Charlotte E. Ray defied overwhelming racial prejudice and sexism in 19th-century America to become the first practicing African-American female lawyer in the United States. Her story is a testament to how civil rights activism and education paved the way for Black Americans to become pioneers and agents of change in the legal field.
Born in 1850, Charlotte E. Ray was exposed to civil rights activism at an early age. Her father was an abolitionist, who helped run New York’s underground railroad and edited a newspaper called Colored American.
Ray’s formal education started at Myrtilla Miner’s Institution for the Education of Colored Youth in Washington DC, one of the few schools that was open to young Black women at the time.

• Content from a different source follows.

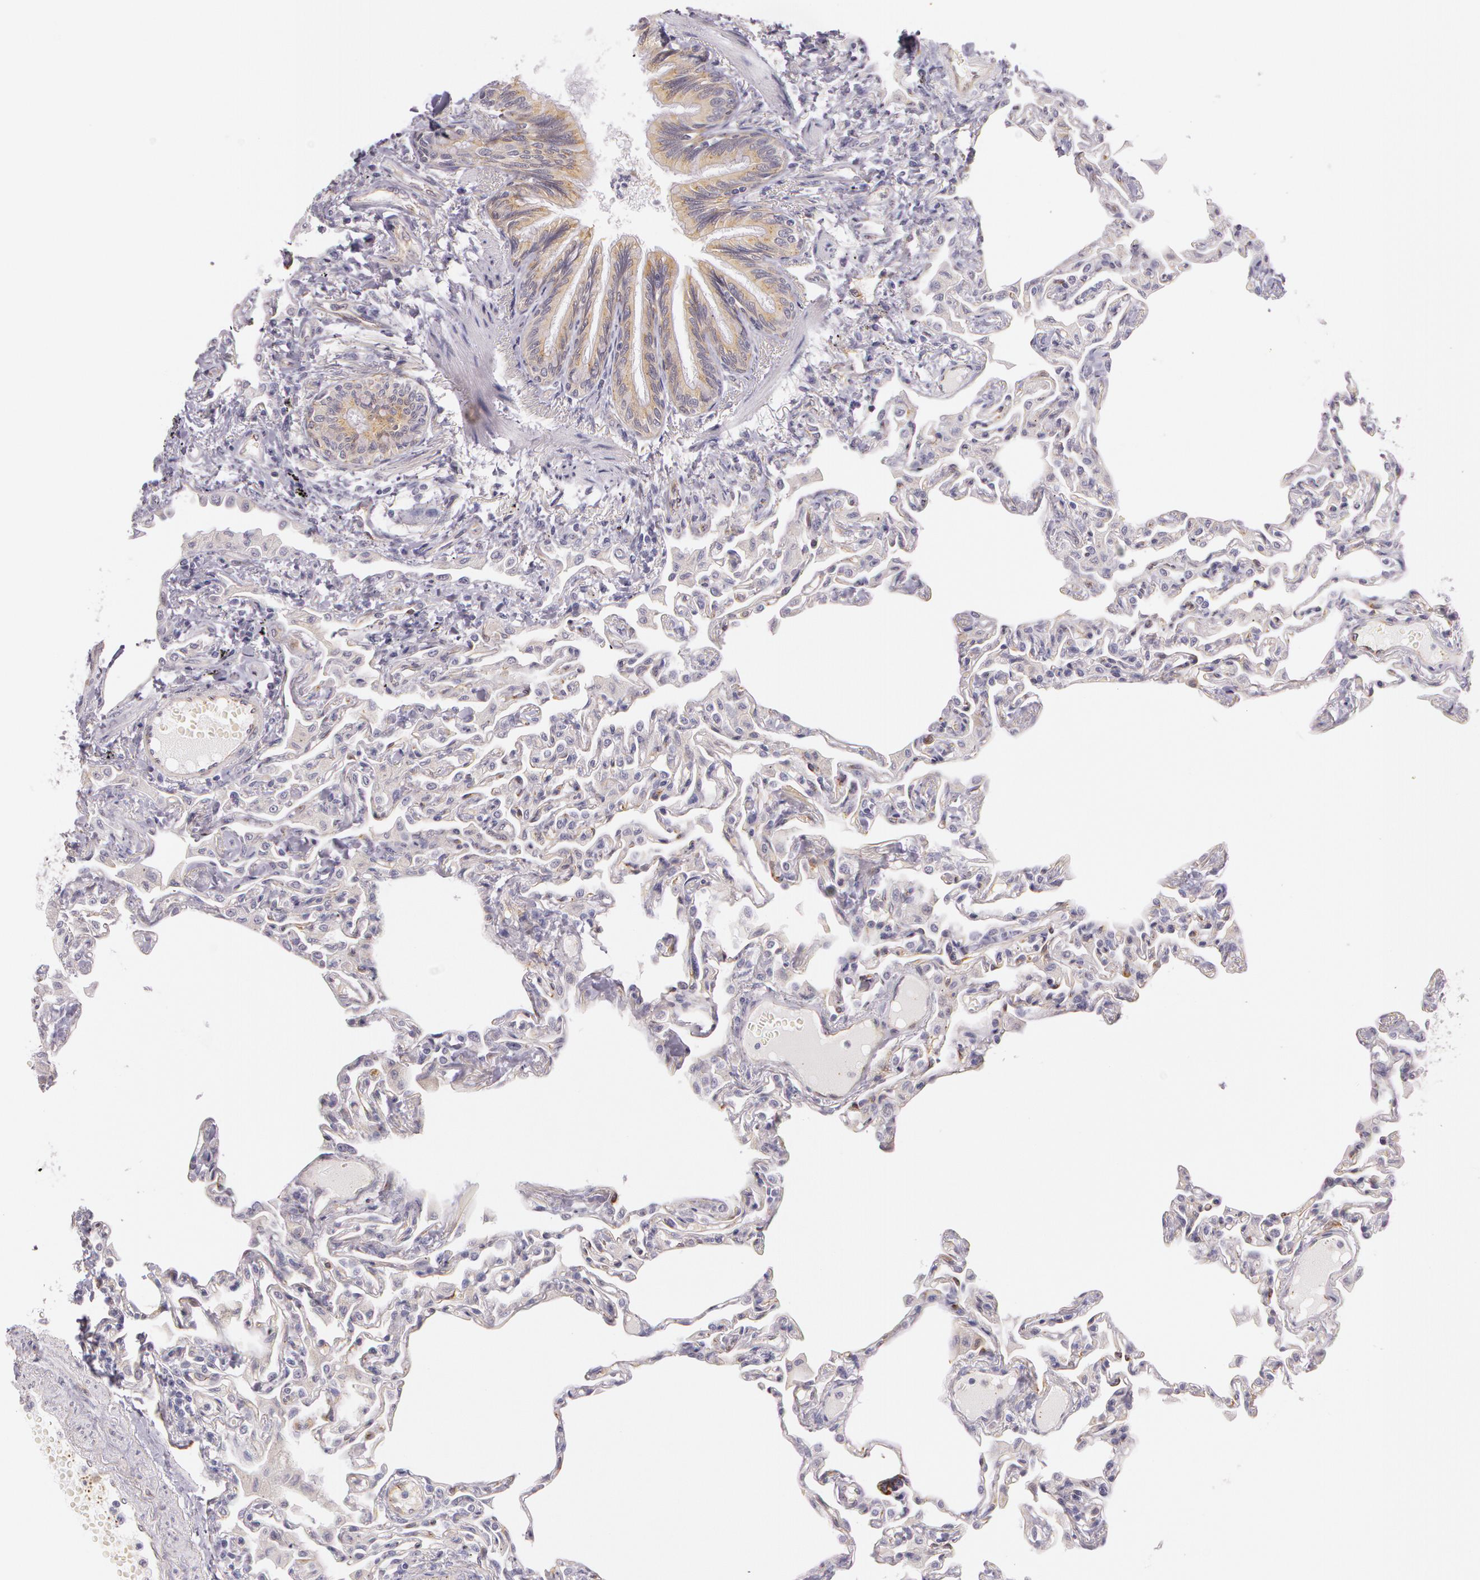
{"staining": {"intensity": "weak", "quantity": "25%-75%", "location": "cytoplasmic/membranous"}, "tissue": "lung", "cell_type": "Alveolar cells", "image_type": "normal", "snomed": [{"axis": "morphology", "description": "Normal tissue, NOS"}, {"axis": "topography", "description": "Lung"}], "caption": "The photomicrograph demonstrates staining of benign lung, revealing weak cytoplasmic/membranous protein staining (brown color) within alveolar cells. (IHC, brightfield microscopy, high magnification).", "gene": "APP", "patient": {"sex": "female", "age": 49}}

At age 19, Ray started to train as a teacher at Howard University, a historically black college in New York. Drawn to legal studies, Ray started taking law classes at the university. The legal profession was dominated by white men who prevented women and African-Americans from studying or practicing law, according to historian Susan Erlich Martin.
In 1872, Ray became the first Black woman admitted to earn a law degree and start practicing in the US. In order to gain admission to the District of Columbia Bar, Ray is said to have applied under the name C.E. Ray to hide her gender.
About a decade after becoming a lawyer, Ray was forced to close her practice: the prejudice she faced as a Black female attorney prevented her from securing enough clients to stay in business, according to History.com. She moved to New York and became a public school teacher and continued to support both women’s suffrage and equality for black women.
While Ray’s career in law may have been short-lived, she opened the door for other Black women to become lawyers. Nonetheless, as of 2018, only 5% of practicing attorneys in the US were African American, according to the American Bar Association.